Sie lässt die nächsten Generationen alt aussehen mit ihrem zeitlosen Powertennis, mit Dynamik, Courage und dem Mumm für die großen Matches und Momente. Auf der Höhe ihrer Wimbledon-Kunst kann ihr auch niemand so recht nahekommen, dieser unverwüstlichen Venus Williams. "Nichts gegen Serena: Aber wenn ich mir ich die ideale Wimbledon-Athletin vorstellen müsste, dann wäre es Venus", sagt die US-Legende Chris Evert, "sie hat das natürliche Spiel für Gras, das Auge, die Geschmeidigkeit."
Glaube war weg
Williams' Wille war zwar stets da, der drängende Wunsch nach Wimbledon-Titeln, aber eben nicht die Gesundheit und Fitness. Als die Autoimmunkrankheit sie vor sieben Jahren überfiel, war an große Tennistitel zunächst nicht mehr zu denken, vier Jahre lang erreichte sie bei keinem Grand-Slam-Turnier mehr das Viertelfinale. Sie schien ihre Zukunft im Wanderzirkus hinter sich zu haben. "Ganz ehrlich: Ich habe auch nicht mehr jeden Tag geglaubt, dass ich noch einmal stark zurückkommen würde", sagt sie.

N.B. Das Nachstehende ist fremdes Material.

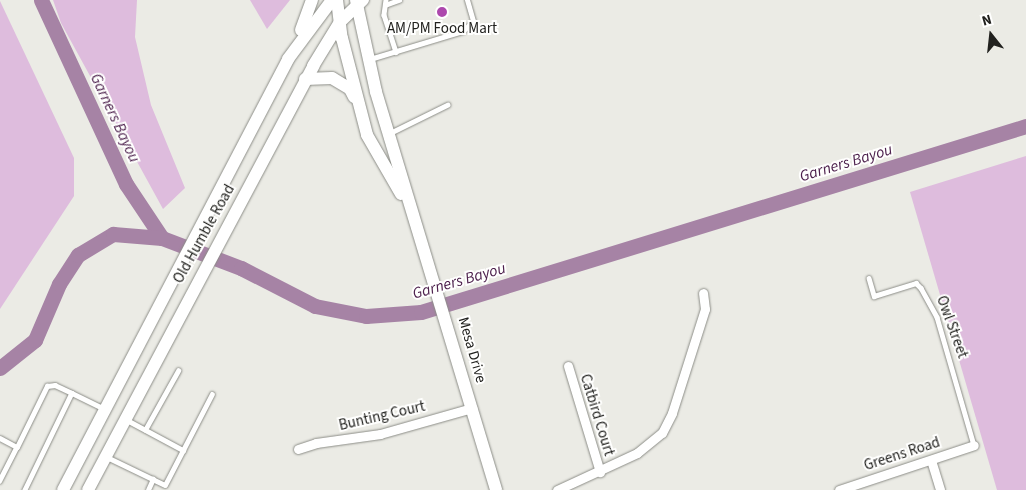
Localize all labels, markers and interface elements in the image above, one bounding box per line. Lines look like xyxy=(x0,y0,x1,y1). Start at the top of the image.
marker: AM/PM Food Mart xyxy=(436,6,448,18)
north arrow xyxy=(966,10,1016,60)
text: N xyxy=(980,10,994,31)
place label: AM/PM Food Mart xyxy=(387,20,497,38)
water label: Garners Bayou xyxy=(86,70,144,166)
water label: Garners Bayou xyxy=(797,140,895,186)
street label: Old Humble Road xyxy=(169,181,239,287)
water label: Garners Bayou xyxy=(410,259,508,303)
street label: Owl Street xyxy=(932,293,972,361)
street label: Mesa Drive xyxy=(454,315,490,385)
street label: Catbird Court xyxy=(576,372,618,458)
street label: Bunting Court xyxy=(337,397,427,435)
street label: Greens Road xyxy=(862,433,942,475)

Doch dann das kleine, vielleicht sogar größere Venus-Wunder. Weit jenseits der Dreißig, kämpfte sie sich wieder in die engere Weltspitze vor. Sie hat ihre Krankheit nun "einigermaßen gut" im Griff, sagt Williams, und sie ist mittendrin im großen Spiel. Schwester Serena war von ihr zwar nicht zu bremsen Anfang des Jahres, im finalen Sister Act von Melbourne, aber jetzt steht sie in ihrem zweiten Grand-Slam-Endspiel der Saison.

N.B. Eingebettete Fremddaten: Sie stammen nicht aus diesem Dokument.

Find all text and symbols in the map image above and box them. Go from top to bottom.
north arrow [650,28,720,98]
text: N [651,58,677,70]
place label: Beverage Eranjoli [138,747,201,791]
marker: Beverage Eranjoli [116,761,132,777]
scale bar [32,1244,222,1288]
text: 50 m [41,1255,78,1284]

In Wimbledon, dort wo sie vor einer kleinen Ewigkeit ihr nervöses Debüt gab. "Schrecklich aufgeregt" sei sie damals gewesen, erinnerte sich die 37-jährige, "arme junge Venus." Sie hat keine leichten Wimbledon-Tage hinter sich, was am wenigsten mit dem Sport selbst zu tun hatte. Sondern mit dem tödlichen Verkehrsunfall, in den sie Anfang Juni in Florida verwickelt war.

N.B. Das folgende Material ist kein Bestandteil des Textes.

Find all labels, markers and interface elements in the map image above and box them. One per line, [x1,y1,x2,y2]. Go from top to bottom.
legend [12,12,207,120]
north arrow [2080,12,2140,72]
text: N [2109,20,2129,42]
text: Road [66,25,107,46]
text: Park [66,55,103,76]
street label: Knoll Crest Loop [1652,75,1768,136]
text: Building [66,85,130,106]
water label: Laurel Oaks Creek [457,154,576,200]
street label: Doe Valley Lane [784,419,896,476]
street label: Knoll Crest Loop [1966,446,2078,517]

Ganz zu Beginn des Turniers gab sie eine tränenreiche Pressekonferenz, sprach darüber, wie schwer es sei, "das Ganze in Worte zu fassen." Später wurde bekannt, dass sie offenbar keine Schuld an dem tragischen Unfall trägt. Es ist ein sehr besonderes Turnier für Venus. Gewinnt sie das Endspiel, wird es auch ein Titelgewinn wie kein zweiter sein.